MILANO - Ogni allenatore ha la sua fissazione. Quella di Cristian Chivu è la formazione. E non in nome di una pretattica antidiluviana, ma perché – ipse dixit – “Nessuno deve sentirsi già sicuro e tutti devono farsi trovare pronti”. In questo modo Chivu vuole responsabilizzare la squadra. L’idea è semplice: se un giocatore sa già dal giorno prima di non scendere in campo l’adrenalina scende e, con essa, attenzione e motivazioni. Invece, comunicando la formazione tre ore prima ai giocatori, Chivu punta ad aumentare il senso di responsabilità dei suoi soldati. Questo fa sì che gli allenamenti di rifinitura si consumino in un tourbillon di pettorine, dove i giocatori vengono fatti ruotare senza che riescano a capirci qualcosa. Simone Inzaghi, al contrario, in modo quasi ossessivo faceva provare e riprovare i sincronismi alla squadra che difatti in campo si muoveva come un orologio. Chivu – che ha ereditato un impianto di gioco già molto ben collaudato – dopo aver pensato di introdurre una novità tattica sul tema (il 3-4-2-1) ha fatto retromarcia una volta capito che dal mercato non sarebbero arrivati giocatori funzionali (Koné in primis) per rendere possibile il grande passo senza che il rendimento ne risentisse.
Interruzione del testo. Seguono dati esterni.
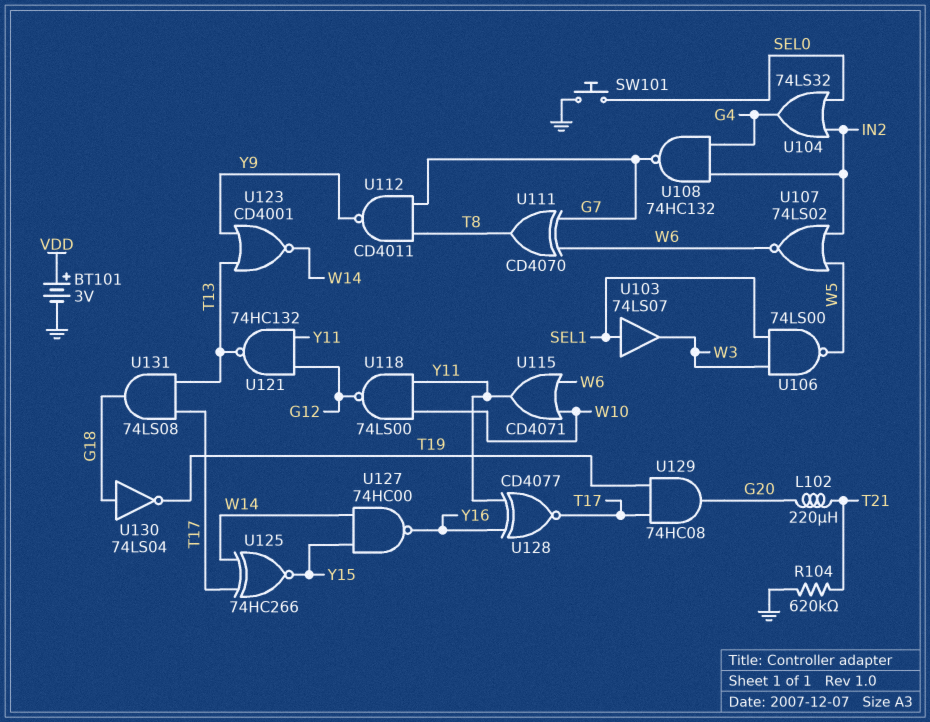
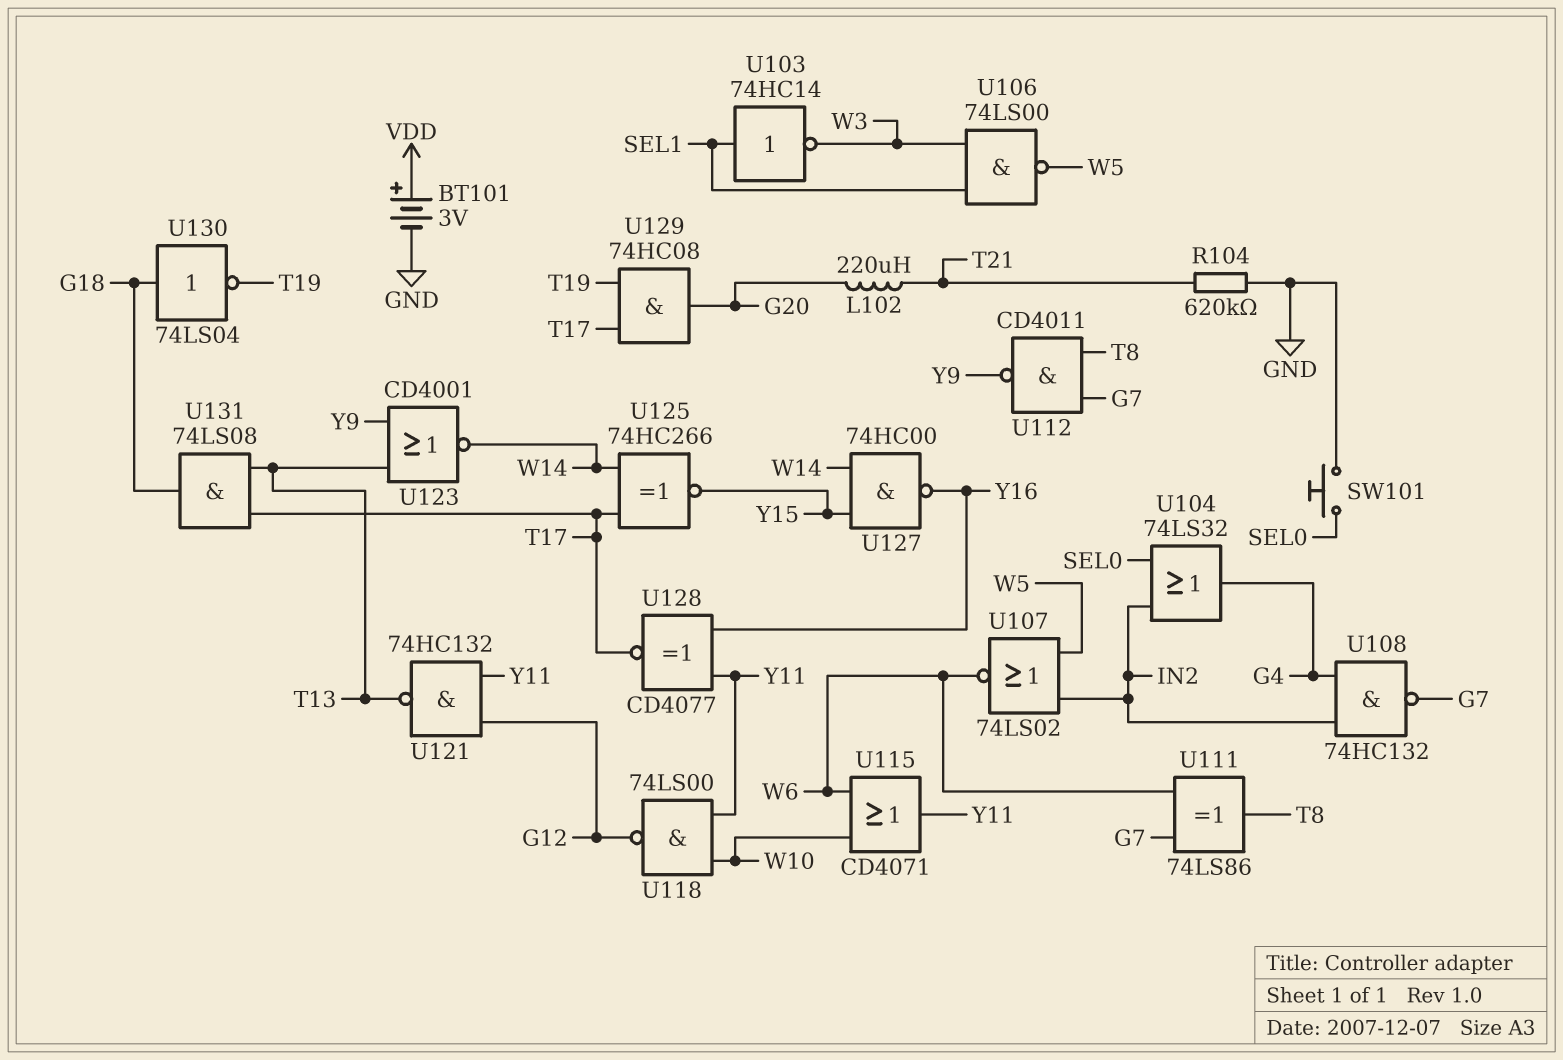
U103: buffer 74LS07 (in SEL1, out W3) -> NOT 74HC14 (in SEL1, out W3)
U111: XOR CD4070 (in G7, in W6, out T8) -> XOR 74LS86 (in G7, in W6, out T8)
Chivu: ossessione formazione
Non stare a guardare la luna ma essere pragmatici è una dote: anche José Mourinho nella prima stagione all’Inter voleva giocare con il 4-3-3 (Moratti fu costretto a prendergli, oltre a Amantino Mancini, pure Quaresma) ma, quando si rese conto che la squadra faticava con quel sistema di gioco mentre era una corazzata con il 4-3-1-2 di manciniana memoria, fece retromarcia e vinse lo scudetto con il pilota automatico. Chivu, che in quell’Inter giocava, ha mandato a memoria la lezione. Anche perché spesso sono altrettanto rivoluzionarie le scelte che restano sotto traccia, come quelle legate agli allenamenti di tutti i giorni. Chivu, per esempio, ha detto chiaramente alla squadra di non voler sentire bestemmie nelle partitelle: il che è cosa buona e giusta a prescindere, ma aiuta anche i giocatori a mantenere il controllo in campo (questo porta ad attuare scelte migliori quando sale la pressione).
Quando Inzaghi disse: "Dove alleno io, aumentano i ricavi"
Dei cambi non più studiati a tavolino si è detto e sentito tutto: Inzaghi così gestiva il turnover anche all’interno delle partite, mentre Chivu ha scelto di seguire un’altra strada. A fine stagione dal report degli infortuni si capirà chi ci ha visto più lungo. Chivu, una volta terminata la luna di miele con il mondo Inter, dovrà giocoforza confrontarsi anche con i risultati ottenuti da Inzaghi. Il suo predecessore, all’inizio della seconda stagione a Milano, quando il suo futuro sembrava già essere in discussione disse “dove alleno io, aumentano i ricavi, si dimezzano le perdite e arrivano i trofei”. È stato di parola, considerati i sei trofei vinti (il 20° scudetto più 2 Coppe Italia e 3 Supercoppe di Lega oltre alle due finali di Champions raggiunte) e i numeri fatti registrare dai bilanci del club. Al suo arrivo l’Inter faceva registrare 245,6 milioni di perdite, mentre l’esercizio chiuso al 30 giugno ha registrato un attivo di 35,4 milioni, cosa mai accaduta a latitudini nerazzurre.